### Task instructions
The word to look for is "pixels". Report every line of the entries below that has it.
━━ Listed records ━━
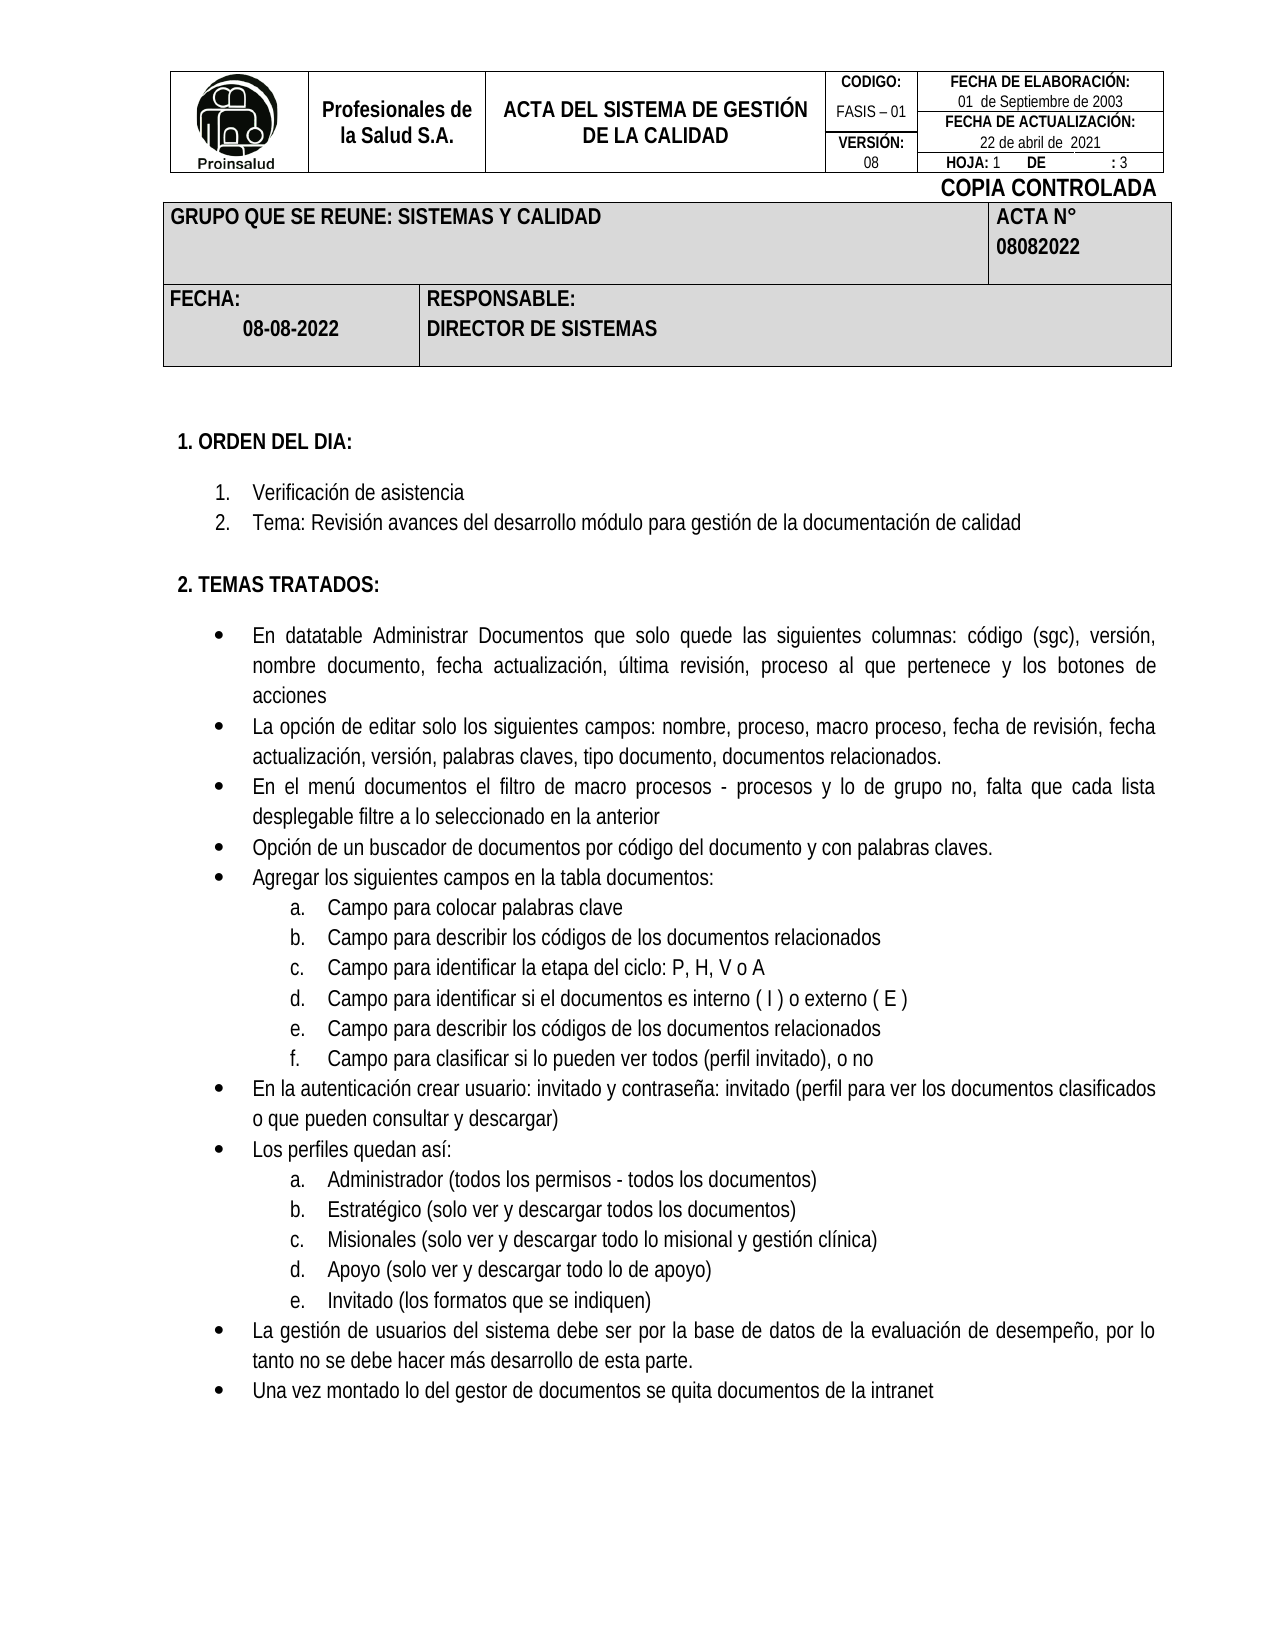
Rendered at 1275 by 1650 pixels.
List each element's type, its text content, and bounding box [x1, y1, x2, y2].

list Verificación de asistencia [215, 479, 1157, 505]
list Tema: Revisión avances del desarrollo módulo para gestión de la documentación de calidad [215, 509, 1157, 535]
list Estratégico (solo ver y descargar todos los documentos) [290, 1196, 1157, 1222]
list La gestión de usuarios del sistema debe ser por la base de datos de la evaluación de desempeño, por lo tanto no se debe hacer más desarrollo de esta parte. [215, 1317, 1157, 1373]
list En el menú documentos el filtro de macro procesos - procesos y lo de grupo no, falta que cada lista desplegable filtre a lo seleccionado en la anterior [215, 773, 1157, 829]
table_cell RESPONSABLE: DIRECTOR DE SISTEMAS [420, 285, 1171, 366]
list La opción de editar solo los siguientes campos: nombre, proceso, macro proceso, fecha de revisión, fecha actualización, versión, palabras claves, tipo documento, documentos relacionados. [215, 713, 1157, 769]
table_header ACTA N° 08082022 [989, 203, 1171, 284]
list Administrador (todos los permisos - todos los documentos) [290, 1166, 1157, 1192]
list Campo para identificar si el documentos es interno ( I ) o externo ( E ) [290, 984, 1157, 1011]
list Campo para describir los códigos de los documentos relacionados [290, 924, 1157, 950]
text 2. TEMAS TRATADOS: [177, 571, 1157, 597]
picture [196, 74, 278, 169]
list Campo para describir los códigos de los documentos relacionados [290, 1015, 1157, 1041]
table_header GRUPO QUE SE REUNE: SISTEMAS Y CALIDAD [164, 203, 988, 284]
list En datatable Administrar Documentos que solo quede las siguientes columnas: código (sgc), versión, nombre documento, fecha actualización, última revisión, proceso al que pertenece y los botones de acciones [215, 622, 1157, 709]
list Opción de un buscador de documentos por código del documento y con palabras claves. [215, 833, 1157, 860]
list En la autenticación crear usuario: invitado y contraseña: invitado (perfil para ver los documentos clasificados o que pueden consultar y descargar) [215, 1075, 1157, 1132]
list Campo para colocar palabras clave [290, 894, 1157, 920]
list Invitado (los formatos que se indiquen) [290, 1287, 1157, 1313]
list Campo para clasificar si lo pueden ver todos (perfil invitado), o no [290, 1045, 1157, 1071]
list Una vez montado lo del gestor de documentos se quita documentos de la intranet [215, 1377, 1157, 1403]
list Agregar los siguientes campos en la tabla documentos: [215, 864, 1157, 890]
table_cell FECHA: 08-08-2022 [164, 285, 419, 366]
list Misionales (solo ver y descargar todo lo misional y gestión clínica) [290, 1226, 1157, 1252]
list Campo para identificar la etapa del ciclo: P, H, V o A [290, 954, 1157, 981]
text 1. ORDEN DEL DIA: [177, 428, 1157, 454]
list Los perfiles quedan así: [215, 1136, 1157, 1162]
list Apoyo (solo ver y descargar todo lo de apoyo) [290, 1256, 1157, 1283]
━━━
━━ Listed records ━━
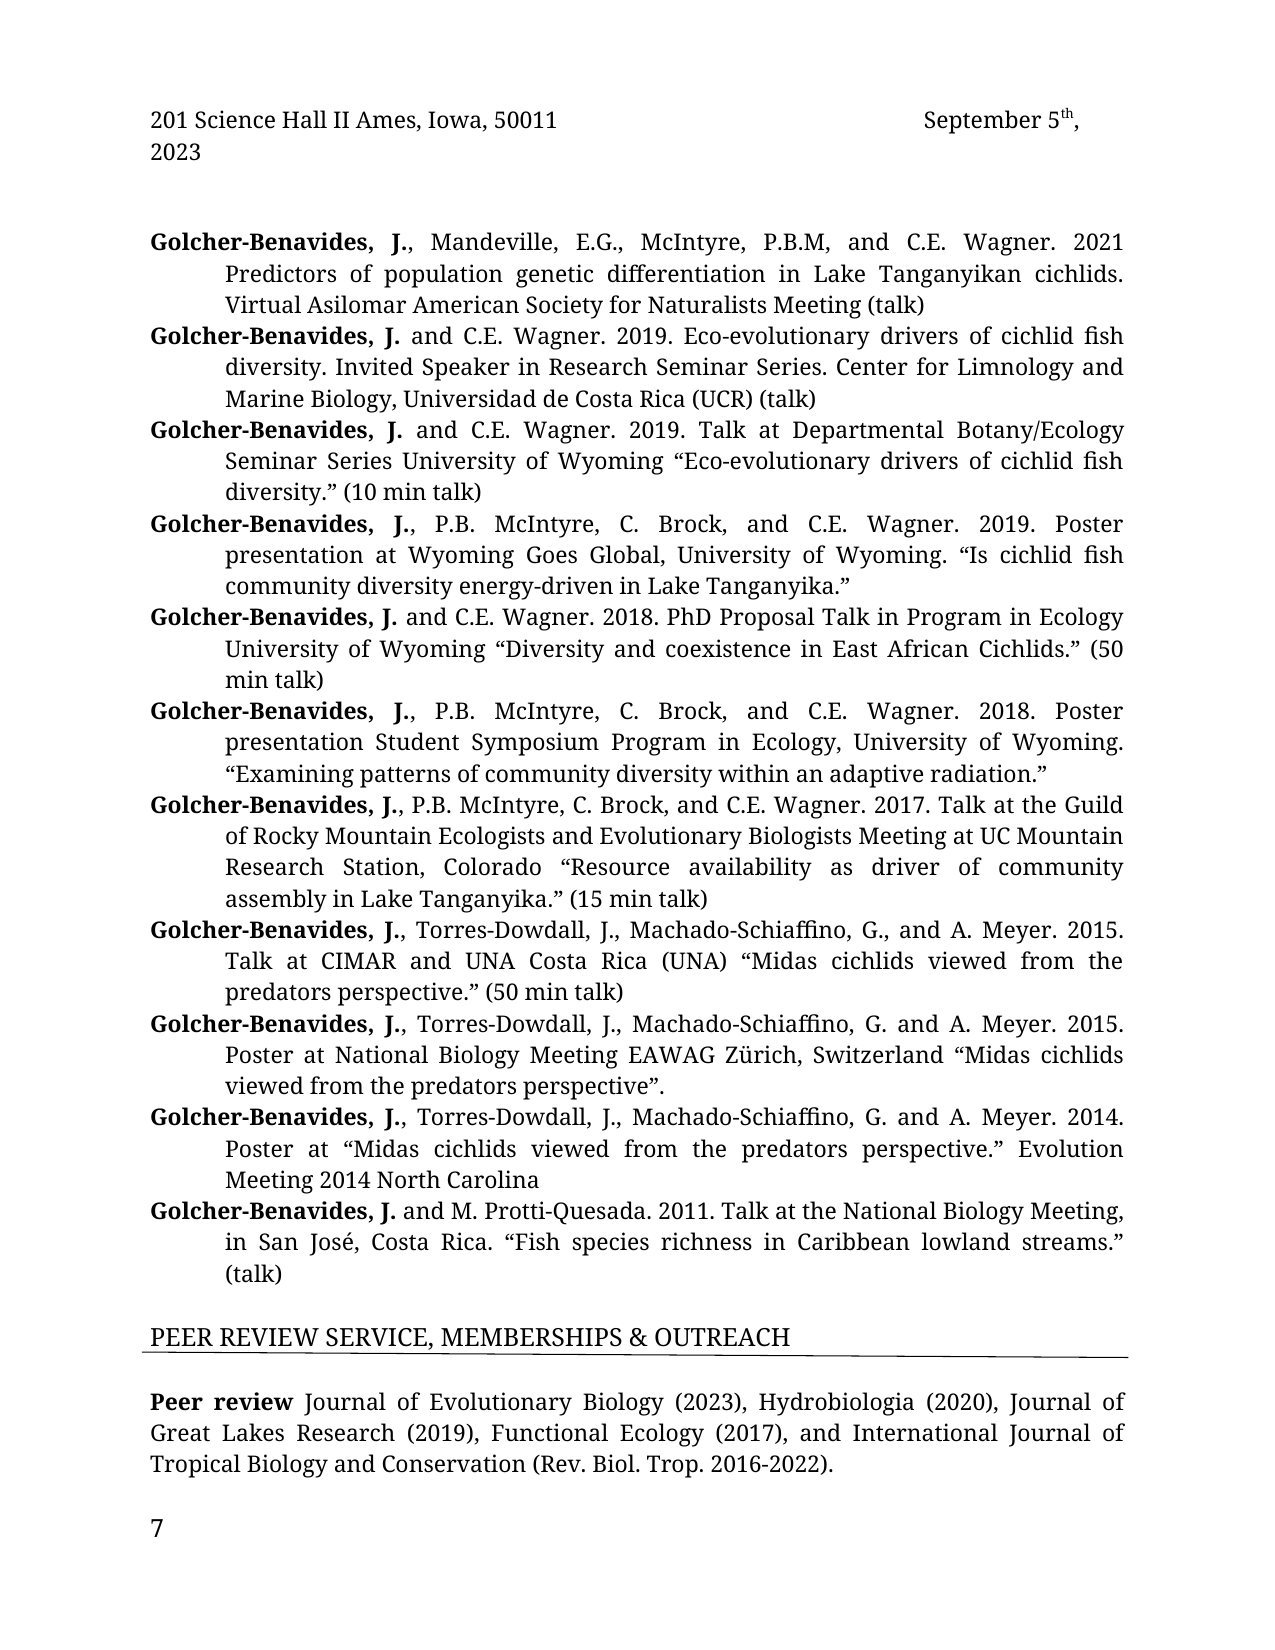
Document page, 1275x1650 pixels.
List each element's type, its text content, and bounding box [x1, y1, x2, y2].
━━━
━━ Listed records ━━
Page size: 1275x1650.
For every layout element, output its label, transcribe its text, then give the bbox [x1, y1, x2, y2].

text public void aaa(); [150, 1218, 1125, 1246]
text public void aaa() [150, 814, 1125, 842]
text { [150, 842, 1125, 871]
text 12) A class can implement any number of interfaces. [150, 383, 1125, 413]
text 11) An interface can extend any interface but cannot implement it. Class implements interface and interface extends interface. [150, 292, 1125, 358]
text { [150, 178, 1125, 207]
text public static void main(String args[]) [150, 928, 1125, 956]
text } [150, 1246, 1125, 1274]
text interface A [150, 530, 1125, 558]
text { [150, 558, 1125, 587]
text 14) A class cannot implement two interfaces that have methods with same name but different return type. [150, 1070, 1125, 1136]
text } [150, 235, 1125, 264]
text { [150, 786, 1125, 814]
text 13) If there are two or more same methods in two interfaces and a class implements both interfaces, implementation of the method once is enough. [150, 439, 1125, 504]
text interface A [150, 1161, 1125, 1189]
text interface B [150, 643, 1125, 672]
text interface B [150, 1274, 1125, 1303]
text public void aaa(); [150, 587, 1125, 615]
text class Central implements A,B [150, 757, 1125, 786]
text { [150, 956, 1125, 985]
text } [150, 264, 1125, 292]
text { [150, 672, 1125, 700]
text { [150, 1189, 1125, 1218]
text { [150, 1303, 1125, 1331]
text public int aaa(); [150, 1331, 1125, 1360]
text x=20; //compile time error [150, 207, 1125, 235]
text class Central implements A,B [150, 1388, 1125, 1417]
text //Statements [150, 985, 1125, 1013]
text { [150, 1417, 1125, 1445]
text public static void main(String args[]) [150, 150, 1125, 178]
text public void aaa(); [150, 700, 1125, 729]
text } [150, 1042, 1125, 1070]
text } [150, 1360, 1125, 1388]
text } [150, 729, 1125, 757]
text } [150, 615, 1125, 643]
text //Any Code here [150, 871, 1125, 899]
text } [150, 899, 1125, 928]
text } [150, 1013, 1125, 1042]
━━━
### Task result
Rendered at 1275 by 1650 pixels.
Document page, 1275x1650 pixels.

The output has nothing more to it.